Low-vision devices can help affected individuals continue with many of the activities of daily life.
Stargardt's Disease Stargardt's is an inherited disease that affects the retina, the layer of light-sensitive cells lining the back of the eye. It usually becomes apparent between the ages of 8 and 14. Boys and girls are equally susceptible and more than one child in a family may have it.
Stargardt's disease begins with slightly blurry vision that gradually gets worse. By the late 20s, vision is typically about 20/200, the level labeled legally blind. Remaining vision is good enough for most people to live fairly normal lives, though they won't drive, or read without using magnification devices.
A build-up of lipofuscin (fatty substance) in retinal cells is thought to cause Stargardt's disease. The buildup typically happens in the central retina, or macula, where it resembles beaten bronze. Or, it can occur in the side retina where it causes small white flecks. This form is called fundus flavimaculatus. Angiography, a special photograph of the retina, may aid in the diagnosis. Although no specific medical or surgical treatment is available, glasses and magnification help affected people adapt to the disease.

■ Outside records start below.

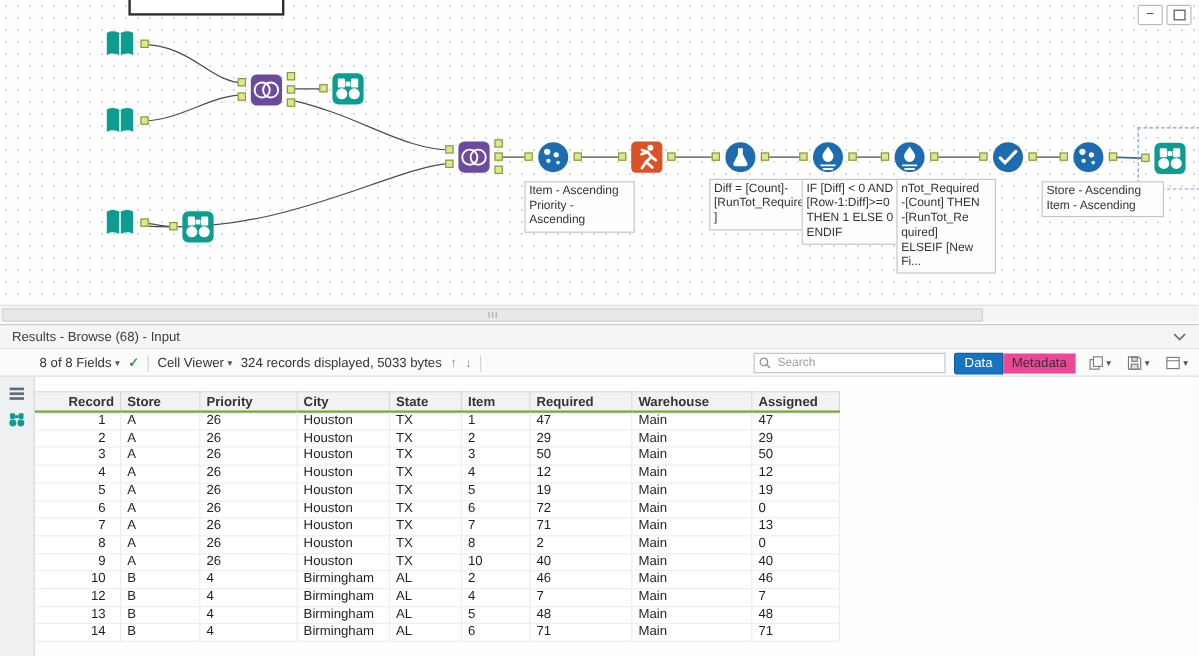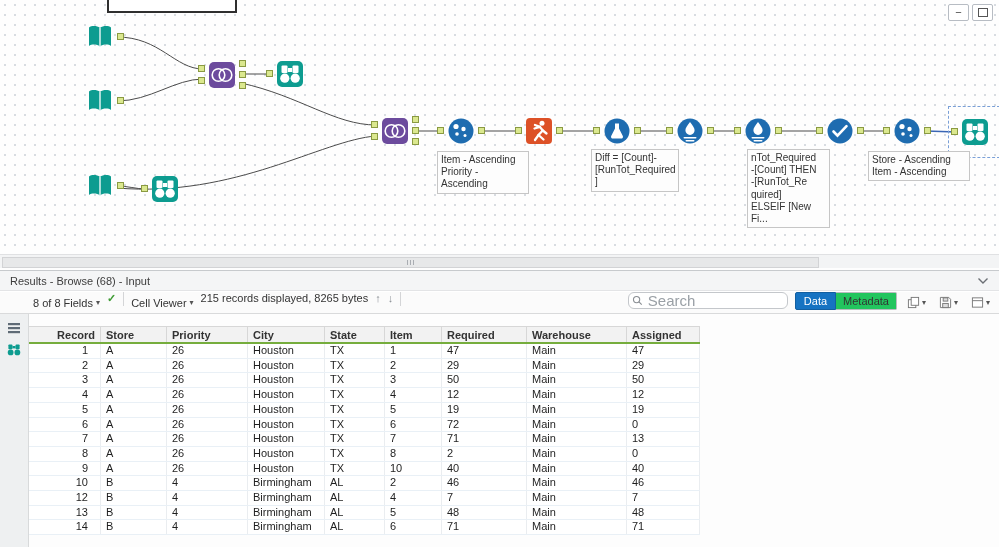--- a/index.html
+++ b/index.html
@@ -319,6 +319,10 @@
     <div class="note" style="left:591px;top:149px;width:80px">Diff = [Count]-
 [RunTot_Required
 ]</div>
+    <div class="note" style="left:668px;top:149px;width:80px">IF [Diff] &lt; 0 AND
+[Row-1:Diff]&gt;=0
+THEN 1 ELSE 0
+ENDIF</div>
     <div class="note" style="left:747px;top:149px;width:75px">nTot_Required
 -[Count] THEN
 -[RunTot_Re

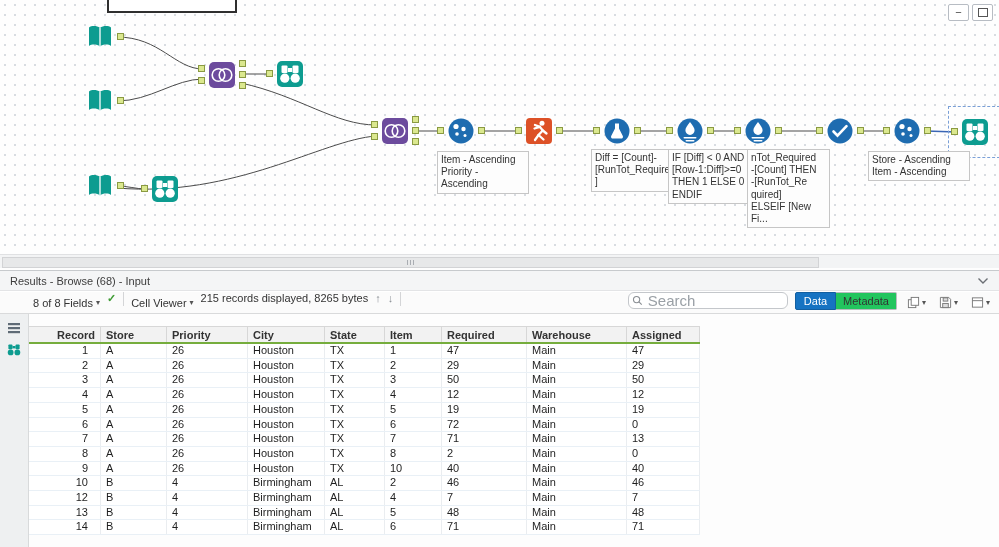--- a/index.html
+++ b/index.html
@@ -47,7 +47,7 @@
         align-items:center;padding:0 10px;box-sizing:border-box;font-size:11px;color:#3c3c3c;}
   .results-header .chev{margin-left:auto;width:12px;height:8px;}
   .results-toolbar{position:absolute;left:0;top:292px;width:999px;height:22px;background:#fbfbfb;
-        border-bottom:1px solid #d9dadb;display:flex;font-size:11px;color:#333;
+        border-bottom:1px solid #d9dadb;display:flex;align-items:center;font-size:11px;color:#333;
         padding:0 6px 0 33px;box-sizing:border-box;gap:7px;}
   .dd{display:inline-flex;align-items:center;gap:3px;cursor:default;}
   .caret{font-size:8px;color:#555;}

Retinoschisis Retinoschisis is a genetic eye disease that splits the retina, the light-sensitive layer of cells lining the back of the eye. It occurs in two forms, one affecting young children, the other older adults. Both forms usually affect both eyes, though one eye may be worse than the other.
Because the disease is inherited on the X chromosome, childhood retinoschisis occurs in boys more than girls. It is usually detected because of poor vision.
If the split retina involves the peripheral or side retina, peripheral vision is lost. One is also at risk for a retinal detachment. But more commonly, retinoschisis affects the macula, the area of the retina responsible for central vision. In this location, one loses central vision.
Peripheral retinoschisis, more common in adults, is usually caused by aging and does not affect vision, but it can cause a retinal detachment. If detected early, a retinal detachment can be treated with surgery or laser therapy.